Sunday morning was the final worship service for the entire student body. The choir sang wonderfully (I can say that as a father, because both Kinsey and Emily were in it!) and there were a lot of "signs of peace" and prayers for the coming exams. After the benediction all the year ten and year twelve students, who were graduating from their respective classes, lined up outside to shake hands. The students left in the assembly hall sang while everyone filed past, and most of the graduates, both boys and girls, were crying.

National exams started Tuesday, and on Friday afternoon the year ten students left campus. After living here for four years, most of them had three bundles: a thin mattress rolled within a woven mat, a suitcase of clothes, and a cardboard box of notebooks, spare clothes, and personal belongings. Again, lots of crying and hugging.

The leavetaking helped us see Onesua through the eyes of the students rather than our own. We tend to see Onesua as a clearing along the rainy coast with the jungle trying to encroach. The buildings, low, long, made of grey cinderblocks and corrugated metal, look like a prison camp. The food for the students is tea and bread (with a smear of butter and jam) every morning, and rice with a few pieces of meat and vegetable soup poured over it for lunch and dinner. We look at the menu, unvarying for four years, and think it barely adequate and certainly incredibly boring. We see the dorms, with long lines of bunk beds draped with mosquito nets, and personal gear stuffed under the bottom bunks, as ugly and totally lacking in privacy. We see the student life here as a lot of hard work. They study incessantly, and do their laundry by hand, and take their turns in helping run the school, including stints on the farm. But how do the students see it? For many of them, especially the ones from poorer villages on outlying islands, this is luxurious. A cold shower is wonderful if you're used to bathing from a bucket. Running water is marvelous if you are used to carrying the bucket from the well or the river. And electricity several hours every evening! What an adventure, to be able to read after sundown! Each day something to eat that is not cooked in leaves and smelling of smoke, and what is this stuff called bread? Wow! Many of the students, especially the younger ones, label agriculture as their favorite course. It's fun to work in the sun with your house members, and to learn how to manage a garden at the same time.

Students leaving here after year ten, except for the few from urban life in the capital city, look back on this as the most amazing time of their lives, and pray that they do well enough on their exams to come back for years 11 and 12.

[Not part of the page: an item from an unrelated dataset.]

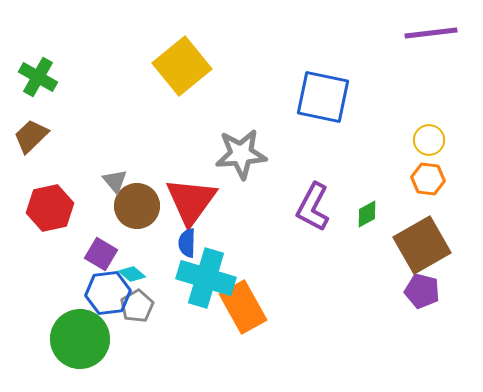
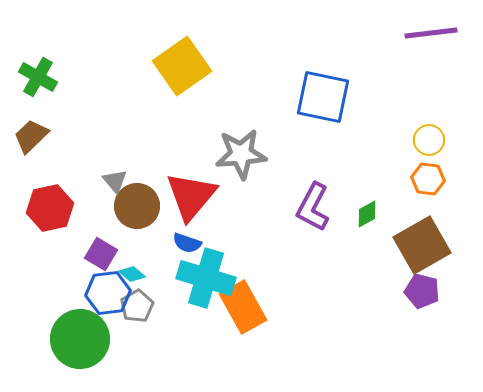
yellow square: rotated 4 degrees clockwise
red triangle: moved 5 px up; rotated 4 degrees clockwise
blue semicircle: rotated 72 degrees counterclockwise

After the next week, which will be a flurry of exam marking and inventorying, our life will calm down immensely. This is the hot time, and the quiet time, and the time of not being used to the fullest. All of the students, and most of the staff, will go to their home villages for the holidays. We will be alone a lot. (We're begging, here!) If you are inclined to write, it's a great time to do it. We appreciate immensely every email we get. We carry the laptop home from the office where the phone line downloads for us, and read the letters aloud as a family, usually late in the evening. Emails work best with no attachments or forwards, which tend to take a long time to download, and then are not possible to open anyway. Surface mail seems to come from us to you in about ten days or so, but it usually takes about three weeks to get here. If you send packages, remember that it can easily take six weeks for something to reach us, and that using a large envelope is cheaper than a box.

We wish you the joy of water running from a tap, and the taste of fresh bread, and the feel of a clean shirt, well-rinsed. More than that, here in November, we wish you a season of Thanksgiving. Please don't forget the little things that add up to wealth, the minutes that add up to life. We feel surrounded by gifts, and your support is an important and welcome bonus.